La mise en garde du cardinal Bagnasco visait également la candidate du centre gauche de la région du Latium, l'ancienne commissaire européenne, Emma Bonino, battue elle aussi de quelques dizaines de milliers de voix.

L'Eglise a-t-elle favorisé dans ces deux régions l'élection des représentants de droite, alors que les sondeurs s'accordent à dire que seuls 3 % des électeurs italiens votent en fonction de leurs convictions religieuses ? L'étroitesse des scores peut le laisser penser. M. Cota en semble convaincu. "Je suis pour la défense de la vie, a-t-il déclaré mercredi à la télévision, et pour ce qui me concerne, la pilule du lendemain ne sera pas distribuée" dans le Piémont.

Monseigneur Fisichella, président de l'académie pontificale pour la vie, a félicité le nouveau gouverneur du Piémont pour ses "actes concrets qui parlent d'eux-mêmes". La proposition de M. Cota a aussitôt été reprise à son compte par Luca Zaia, nouveau gouverneur Ligue du Nord de la Vénétie. L'allégeance de la Ligue du Nord à l'Eglise est un phénomène nouveau pour ce parti qui a constitué son identité sur les rituels païens. Le rapprochement paraît plus tactique que sincère.

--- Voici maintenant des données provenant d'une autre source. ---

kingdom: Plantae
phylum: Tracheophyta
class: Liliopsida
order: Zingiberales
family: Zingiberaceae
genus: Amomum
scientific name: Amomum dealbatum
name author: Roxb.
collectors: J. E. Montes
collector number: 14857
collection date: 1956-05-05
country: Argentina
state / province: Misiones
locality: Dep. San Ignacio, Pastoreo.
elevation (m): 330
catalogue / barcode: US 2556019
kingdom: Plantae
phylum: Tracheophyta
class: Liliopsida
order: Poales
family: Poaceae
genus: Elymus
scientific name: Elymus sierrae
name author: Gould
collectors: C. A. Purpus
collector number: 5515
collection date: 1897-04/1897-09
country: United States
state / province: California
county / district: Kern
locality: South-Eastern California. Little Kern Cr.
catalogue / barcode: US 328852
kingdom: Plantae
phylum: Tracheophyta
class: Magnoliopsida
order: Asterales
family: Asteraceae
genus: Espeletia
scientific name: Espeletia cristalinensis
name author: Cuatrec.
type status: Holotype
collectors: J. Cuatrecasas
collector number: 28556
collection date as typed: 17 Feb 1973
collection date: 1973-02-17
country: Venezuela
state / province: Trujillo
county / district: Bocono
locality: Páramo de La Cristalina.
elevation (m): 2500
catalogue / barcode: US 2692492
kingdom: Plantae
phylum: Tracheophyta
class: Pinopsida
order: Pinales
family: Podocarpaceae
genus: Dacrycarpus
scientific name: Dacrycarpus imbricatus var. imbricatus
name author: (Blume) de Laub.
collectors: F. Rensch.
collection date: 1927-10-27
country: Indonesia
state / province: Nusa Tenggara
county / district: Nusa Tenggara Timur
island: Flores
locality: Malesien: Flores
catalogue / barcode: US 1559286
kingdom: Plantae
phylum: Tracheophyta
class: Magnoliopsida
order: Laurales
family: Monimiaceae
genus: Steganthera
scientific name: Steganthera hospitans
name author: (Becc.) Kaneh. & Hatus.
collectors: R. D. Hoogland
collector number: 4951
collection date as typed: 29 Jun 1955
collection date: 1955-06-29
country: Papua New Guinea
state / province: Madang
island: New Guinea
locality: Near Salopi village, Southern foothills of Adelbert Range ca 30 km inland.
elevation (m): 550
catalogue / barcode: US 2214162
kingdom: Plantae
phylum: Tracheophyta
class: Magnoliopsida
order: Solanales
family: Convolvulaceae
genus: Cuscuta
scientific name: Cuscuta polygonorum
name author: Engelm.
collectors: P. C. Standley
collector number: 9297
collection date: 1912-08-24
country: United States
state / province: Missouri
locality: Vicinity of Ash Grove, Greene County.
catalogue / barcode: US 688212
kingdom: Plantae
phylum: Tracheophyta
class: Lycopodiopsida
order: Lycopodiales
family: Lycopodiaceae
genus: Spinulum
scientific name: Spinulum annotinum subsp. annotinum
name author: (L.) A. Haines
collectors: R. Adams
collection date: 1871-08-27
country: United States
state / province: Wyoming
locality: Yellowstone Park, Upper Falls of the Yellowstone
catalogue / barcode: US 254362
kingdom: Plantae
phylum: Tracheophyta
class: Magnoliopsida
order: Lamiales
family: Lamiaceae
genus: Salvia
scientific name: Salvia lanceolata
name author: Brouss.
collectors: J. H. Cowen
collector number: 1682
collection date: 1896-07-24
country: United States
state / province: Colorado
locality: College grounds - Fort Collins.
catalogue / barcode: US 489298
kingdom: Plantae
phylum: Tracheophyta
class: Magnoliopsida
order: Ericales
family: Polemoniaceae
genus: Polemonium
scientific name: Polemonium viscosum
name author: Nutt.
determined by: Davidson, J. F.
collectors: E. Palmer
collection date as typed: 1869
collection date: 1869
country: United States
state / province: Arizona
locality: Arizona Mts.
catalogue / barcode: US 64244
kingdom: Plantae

Au printemps et à l'été 2009, lorsque la vie dissolue de M. Berlusconi avait jeté un froid entre le président du conseil et le Vatican, deux ministres de la Ligue, Umberto Bossi et Roberto Calderoli, s'étaient employés à combler ce fossé en rencontrant le cardinal Tarcisio Bertone, "le premier ministre" du pape. La Ligue, qui vise la mairie de Milan en 2011, sait également qu'en Lombardie, rien ne peut se faire sans l'appui des autorités ecclésiastiques. Elle semble avoir trouvé la voie.